* **GOAL**
Copy the lines starting with the one that contains "name author: Hanst." and going on through the one that contains "collectors: M. Nee & I. Linneo", and replace "catalogue" with "catalog". Leave everything else unchanged.

* **RECORDS PROVIDED**

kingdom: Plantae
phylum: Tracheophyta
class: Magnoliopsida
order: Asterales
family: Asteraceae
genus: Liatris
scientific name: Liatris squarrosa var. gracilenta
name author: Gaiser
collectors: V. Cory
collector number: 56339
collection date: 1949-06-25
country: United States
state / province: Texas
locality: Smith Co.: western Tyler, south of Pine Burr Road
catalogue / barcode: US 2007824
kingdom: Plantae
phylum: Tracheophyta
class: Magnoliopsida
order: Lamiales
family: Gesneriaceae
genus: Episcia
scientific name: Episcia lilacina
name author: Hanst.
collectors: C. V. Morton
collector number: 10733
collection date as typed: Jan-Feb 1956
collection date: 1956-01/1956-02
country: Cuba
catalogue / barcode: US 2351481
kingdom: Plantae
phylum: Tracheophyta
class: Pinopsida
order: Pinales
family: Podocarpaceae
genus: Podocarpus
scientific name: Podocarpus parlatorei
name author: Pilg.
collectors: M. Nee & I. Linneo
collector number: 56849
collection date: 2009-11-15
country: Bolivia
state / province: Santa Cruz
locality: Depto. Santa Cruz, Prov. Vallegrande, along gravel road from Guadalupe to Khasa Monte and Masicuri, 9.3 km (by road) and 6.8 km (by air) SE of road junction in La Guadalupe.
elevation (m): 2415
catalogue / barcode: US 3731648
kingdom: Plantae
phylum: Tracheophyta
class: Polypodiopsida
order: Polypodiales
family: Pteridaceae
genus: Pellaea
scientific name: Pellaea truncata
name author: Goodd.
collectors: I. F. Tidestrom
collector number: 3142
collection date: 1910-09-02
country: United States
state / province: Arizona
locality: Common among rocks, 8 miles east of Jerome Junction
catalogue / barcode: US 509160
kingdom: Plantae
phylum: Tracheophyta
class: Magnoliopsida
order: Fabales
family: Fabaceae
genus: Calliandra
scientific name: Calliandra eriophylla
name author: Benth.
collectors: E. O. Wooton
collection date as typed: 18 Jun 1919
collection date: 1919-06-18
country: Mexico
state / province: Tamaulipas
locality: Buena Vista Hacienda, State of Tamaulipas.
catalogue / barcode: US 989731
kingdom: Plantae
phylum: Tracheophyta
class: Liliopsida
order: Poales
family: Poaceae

* **ANSWER TO THIS PROBLEM**
name author: Hanst.
collectors: C. V. Morton
collector number: 10733
collection date as typed: Jan-Feb 1956
collection date: 1956-01/1956-02
country: Cuba
catalog / barcode: US 2351481
kingdom: Plantae
phylum: Tracheophyta
class: Pinopsida
order: Pinales
family: Podocarpaceae
genus: Podocarpus
scientific name: Podocarpus parlatorei
name author: Pilg.
collectors: M. Nee & I. Linneo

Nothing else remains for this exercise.